■ **What to work on**
1 – According to the merge sort explanation, what strategy is merge sort based on?
2 – From the merge sort explanation, return the text between "Merge sort is" and "full array list.", inclusive, copied word for word.

■ **Extract to read**
Merge sort is based on divide & conquer strategy. It continously divide the array into two halves until we reach one element where we cannot divide futher. Once divided, start merging them continously into a sorted array until we get the full array list.
Divide & Conquer
Recursive algorithm
package com.te.sorting;
public class MergeSort {
public void doMergeSort(int[] a) {
int[] sortedArray = sort(a, 0, a.length-1);
for(int i=0;i<sortedArray.length;i++) {
a[i] = sortedArray[i];
}
}
private int[] sort(int[] a,int strtIdx,int lstIdx) {
if(strtIdx != lstIdx) {
int midIdx = (lstIdx-strtIdx)/2;
int[] left = sort(a, strtIdx, strtIdx+midIdx);
int[] right = sort(a, strtIdx+midIdx+1, lstIdx);
int mergedArrayLength = left.length + right.length;
int[] mergedArray = new int[mergedArrayLength];
int l=0,r=0;
for(int i=0;i<mergedArrayLength;i++) {
if(l < left.length && r < right.length) {
if(left[l]<=right[r]) {
mergedArray[i] = left[l];
l++;
} else if(left[l]>right[r]){
mergedArray[i] = right[r];
r++;
}
} else if(l >= left.length && r < right.length) {
mergedArray[i] = right[r];
r++;
} else if(r >= right.length && l < left.length) {
mergedArray[i] = left[l];
l++;
}
}
return mergedArray;
} else {
int[] singleValueArray = new int[1];
singleValueArray[0] = a[strtIdx];
return singleValueArray;
}
}
}

■ **Entries supplied**
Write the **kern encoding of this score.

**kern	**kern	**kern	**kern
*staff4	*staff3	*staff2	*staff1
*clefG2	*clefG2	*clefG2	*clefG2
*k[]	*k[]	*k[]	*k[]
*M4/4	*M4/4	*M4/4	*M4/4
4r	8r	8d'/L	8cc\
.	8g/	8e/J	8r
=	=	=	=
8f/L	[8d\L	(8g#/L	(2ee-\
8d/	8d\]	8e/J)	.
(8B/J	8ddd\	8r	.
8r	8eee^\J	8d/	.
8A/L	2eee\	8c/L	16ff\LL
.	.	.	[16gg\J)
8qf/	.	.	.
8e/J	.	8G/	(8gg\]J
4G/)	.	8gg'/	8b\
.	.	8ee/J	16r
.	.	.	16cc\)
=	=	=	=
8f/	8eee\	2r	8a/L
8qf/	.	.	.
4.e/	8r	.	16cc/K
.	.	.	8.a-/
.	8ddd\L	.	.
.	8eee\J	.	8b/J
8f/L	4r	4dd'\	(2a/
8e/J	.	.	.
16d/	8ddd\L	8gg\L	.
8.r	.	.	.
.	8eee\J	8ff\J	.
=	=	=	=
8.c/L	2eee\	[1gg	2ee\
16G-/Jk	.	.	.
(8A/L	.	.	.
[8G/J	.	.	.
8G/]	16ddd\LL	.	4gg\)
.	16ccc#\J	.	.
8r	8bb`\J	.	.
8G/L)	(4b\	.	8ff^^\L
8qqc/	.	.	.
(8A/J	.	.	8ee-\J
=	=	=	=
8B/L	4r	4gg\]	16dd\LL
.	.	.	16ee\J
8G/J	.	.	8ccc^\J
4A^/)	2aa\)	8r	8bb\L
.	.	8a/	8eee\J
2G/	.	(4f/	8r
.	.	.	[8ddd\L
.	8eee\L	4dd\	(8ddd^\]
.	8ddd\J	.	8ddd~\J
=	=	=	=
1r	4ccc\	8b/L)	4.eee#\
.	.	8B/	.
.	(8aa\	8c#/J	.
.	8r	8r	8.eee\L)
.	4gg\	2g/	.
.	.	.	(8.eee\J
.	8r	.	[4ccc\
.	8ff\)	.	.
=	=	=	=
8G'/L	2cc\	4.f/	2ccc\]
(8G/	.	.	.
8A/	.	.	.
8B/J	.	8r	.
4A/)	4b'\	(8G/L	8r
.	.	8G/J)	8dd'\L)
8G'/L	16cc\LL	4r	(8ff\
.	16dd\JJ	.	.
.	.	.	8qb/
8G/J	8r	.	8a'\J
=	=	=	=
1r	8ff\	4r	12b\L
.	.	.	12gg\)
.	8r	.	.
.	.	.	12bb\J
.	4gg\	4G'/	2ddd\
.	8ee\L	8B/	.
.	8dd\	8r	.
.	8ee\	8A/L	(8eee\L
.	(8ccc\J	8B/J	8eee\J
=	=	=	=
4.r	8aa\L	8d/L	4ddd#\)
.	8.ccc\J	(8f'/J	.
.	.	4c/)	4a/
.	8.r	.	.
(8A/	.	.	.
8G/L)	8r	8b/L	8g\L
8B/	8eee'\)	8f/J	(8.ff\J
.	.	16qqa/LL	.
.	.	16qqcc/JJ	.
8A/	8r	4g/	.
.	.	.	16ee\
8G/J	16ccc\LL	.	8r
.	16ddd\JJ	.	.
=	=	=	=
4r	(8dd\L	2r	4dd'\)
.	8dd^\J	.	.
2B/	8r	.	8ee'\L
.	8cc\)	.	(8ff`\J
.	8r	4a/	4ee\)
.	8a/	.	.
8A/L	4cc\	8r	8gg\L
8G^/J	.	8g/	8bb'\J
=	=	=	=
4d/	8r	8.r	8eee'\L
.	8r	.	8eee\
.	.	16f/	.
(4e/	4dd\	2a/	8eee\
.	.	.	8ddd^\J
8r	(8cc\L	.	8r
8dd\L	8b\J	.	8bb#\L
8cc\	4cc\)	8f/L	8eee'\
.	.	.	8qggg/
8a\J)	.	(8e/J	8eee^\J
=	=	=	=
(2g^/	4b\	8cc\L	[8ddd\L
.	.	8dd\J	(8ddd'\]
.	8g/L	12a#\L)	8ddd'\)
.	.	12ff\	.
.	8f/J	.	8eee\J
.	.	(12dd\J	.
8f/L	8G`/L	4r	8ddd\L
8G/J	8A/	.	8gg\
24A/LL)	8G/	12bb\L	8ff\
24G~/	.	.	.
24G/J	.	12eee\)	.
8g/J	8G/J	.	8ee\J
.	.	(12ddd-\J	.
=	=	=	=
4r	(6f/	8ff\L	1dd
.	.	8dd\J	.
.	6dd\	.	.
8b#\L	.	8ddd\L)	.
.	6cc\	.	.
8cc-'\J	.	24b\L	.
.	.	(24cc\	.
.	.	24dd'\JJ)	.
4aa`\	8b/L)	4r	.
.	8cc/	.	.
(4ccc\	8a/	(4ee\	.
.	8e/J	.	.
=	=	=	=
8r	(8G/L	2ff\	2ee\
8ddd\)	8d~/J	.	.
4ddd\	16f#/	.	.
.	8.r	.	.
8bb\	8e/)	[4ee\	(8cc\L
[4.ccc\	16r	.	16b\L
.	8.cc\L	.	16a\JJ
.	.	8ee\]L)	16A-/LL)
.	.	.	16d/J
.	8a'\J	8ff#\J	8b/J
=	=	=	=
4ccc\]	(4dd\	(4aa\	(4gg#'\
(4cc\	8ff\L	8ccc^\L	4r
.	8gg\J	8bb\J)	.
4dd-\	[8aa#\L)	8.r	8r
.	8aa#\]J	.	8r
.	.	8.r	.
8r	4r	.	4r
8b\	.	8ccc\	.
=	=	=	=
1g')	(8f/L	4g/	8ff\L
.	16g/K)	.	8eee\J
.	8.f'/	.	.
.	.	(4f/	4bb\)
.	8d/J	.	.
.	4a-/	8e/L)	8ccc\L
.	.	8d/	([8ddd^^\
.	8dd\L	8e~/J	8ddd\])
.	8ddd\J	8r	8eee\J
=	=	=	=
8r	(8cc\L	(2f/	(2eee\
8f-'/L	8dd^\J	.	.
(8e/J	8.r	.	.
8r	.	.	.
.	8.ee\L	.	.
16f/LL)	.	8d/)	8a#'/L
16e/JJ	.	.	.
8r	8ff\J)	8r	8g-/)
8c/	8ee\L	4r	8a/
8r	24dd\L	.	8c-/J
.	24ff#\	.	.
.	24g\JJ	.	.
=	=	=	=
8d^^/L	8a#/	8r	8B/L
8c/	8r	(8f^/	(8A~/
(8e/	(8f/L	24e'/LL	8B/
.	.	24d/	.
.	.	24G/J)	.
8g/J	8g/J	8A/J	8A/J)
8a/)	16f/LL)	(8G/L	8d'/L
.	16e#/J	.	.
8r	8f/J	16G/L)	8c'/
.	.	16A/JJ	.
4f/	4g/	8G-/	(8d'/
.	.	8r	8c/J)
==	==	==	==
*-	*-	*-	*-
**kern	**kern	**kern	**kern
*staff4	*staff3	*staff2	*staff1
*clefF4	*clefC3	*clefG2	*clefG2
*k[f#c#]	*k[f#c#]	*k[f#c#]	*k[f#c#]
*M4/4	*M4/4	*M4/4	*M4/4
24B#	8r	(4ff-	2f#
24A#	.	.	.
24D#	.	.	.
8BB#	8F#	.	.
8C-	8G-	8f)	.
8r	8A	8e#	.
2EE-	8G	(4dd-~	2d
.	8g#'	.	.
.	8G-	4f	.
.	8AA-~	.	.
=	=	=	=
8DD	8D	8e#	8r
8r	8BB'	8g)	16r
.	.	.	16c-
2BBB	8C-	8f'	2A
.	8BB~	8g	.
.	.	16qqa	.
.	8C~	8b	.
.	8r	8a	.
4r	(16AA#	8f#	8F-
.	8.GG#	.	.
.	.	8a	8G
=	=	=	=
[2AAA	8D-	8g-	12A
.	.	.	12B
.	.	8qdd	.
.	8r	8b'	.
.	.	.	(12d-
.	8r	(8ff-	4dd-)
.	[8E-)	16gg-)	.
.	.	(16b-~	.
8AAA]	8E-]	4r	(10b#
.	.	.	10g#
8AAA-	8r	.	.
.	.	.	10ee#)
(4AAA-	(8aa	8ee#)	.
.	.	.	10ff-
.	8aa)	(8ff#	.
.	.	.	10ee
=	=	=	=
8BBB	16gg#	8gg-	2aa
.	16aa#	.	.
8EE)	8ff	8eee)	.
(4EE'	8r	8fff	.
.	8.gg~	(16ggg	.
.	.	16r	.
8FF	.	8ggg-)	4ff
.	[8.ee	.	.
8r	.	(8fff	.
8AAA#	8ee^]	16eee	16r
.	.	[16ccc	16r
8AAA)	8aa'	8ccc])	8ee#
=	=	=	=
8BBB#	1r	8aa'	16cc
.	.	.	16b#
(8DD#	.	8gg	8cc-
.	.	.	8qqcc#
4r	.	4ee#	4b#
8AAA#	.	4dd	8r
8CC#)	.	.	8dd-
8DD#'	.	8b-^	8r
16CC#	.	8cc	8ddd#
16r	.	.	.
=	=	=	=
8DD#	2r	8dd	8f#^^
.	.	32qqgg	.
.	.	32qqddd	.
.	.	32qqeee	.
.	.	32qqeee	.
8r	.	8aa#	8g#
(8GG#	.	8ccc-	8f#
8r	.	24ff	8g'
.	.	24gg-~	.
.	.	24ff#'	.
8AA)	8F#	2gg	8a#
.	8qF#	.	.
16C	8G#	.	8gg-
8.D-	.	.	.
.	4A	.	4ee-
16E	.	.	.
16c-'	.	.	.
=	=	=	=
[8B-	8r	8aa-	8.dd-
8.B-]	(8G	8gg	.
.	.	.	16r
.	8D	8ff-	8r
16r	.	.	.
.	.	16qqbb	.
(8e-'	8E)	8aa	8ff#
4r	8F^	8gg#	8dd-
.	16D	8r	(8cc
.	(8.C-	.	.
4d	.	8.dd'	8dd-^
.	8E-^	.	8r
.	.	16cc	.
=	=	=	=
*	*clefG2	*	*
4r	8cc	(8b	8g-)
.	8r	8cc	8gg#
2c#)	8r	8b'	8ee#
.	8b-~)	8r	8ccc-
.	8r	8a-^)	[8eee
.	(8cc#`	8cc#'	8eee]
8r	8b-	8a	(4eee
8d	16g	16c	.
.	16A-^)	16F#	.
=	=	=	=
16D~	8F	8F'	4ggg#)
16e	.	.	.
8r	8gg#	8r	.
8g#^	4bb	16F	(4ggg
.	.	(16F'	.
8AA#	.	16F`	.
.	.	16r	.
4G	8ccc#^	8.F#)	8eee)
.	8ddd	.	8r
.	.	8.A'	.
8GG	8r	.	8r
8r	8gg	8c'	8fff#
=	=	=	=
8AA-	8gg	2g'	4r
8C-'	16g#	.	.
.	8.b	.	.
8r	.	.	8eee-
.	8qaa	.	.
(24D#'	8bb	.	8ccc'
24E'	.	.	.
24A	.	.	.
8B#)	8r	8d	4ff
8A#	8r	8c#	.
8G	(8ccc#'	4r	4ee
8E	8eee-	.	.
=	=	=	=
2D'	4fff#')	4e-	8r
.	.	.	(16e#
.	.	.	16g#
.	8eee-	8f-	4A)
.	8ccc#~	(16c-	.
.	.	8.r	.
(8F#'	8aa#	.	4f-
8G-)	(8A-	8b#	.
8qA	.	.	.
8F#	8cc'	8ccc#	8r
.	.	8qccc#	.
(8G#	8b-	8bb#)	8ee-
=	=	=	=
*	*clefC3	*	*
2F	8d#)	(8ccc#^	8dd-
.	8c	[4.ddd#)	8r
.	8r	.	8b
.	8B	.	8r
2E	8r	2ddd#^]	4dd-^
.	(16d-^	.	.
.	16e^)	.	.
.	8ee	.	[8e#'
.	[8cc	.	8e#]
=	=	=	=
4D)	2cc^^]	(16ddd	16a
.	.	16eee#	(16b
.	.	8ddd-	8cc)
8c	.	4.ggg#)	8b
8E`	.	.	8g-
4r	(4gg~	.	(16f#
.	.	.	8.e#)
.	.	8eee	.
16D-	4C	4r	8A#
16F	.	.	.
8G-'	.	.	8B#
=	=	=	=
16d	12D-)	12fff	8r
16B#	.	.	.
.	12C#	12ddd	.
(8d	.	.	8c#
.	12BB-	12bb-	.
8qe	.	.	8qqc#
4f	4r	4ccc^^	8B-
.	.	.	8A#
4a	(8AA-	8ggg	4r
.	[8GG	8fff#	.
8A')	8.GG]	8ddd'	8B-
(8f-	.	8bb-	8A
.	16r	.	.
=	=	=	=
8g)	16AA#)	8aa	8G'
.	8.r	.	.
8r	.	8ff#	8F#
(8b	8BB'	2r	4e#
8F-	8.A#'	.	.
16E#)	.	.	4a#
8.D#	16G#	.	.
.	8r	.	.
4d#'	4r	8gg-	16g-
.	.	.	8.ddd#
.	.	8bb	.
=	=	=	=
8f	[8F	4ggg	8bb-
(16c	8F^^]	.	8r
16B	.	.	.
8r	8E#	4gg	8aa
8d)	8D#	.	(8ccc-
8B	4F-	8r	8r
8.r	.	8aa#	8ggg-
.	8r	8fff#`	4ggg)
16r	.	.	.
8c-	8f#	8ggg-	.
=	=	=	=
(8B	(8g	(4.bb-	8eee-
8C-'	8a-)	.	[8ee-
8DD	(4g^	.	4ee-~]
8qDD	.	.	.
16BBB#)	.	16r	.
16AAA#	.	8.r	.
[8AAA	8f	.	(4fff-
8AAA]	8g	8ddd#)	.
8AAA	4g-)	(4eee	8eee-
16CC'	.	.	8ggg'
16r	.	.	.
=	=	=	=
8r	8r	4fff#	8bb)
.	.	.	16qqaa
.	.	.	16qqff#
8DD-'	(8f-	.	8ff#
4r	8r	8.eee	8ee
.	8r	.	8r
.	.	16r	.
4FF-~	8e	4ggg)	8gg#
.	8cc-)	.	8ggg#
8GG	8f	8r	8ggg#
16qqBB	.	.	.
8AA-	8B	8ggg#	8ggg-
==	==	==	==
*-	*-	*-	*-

■ **Outputs for the tasks**
1 – Divide & conquer.

2 –
Merge sort is based on divide & conquer strategy. It continously divide the array into two halves until we reach one element where we cannot divide futher. Once divided, start merging them continously into a sorted array until we get the full array list.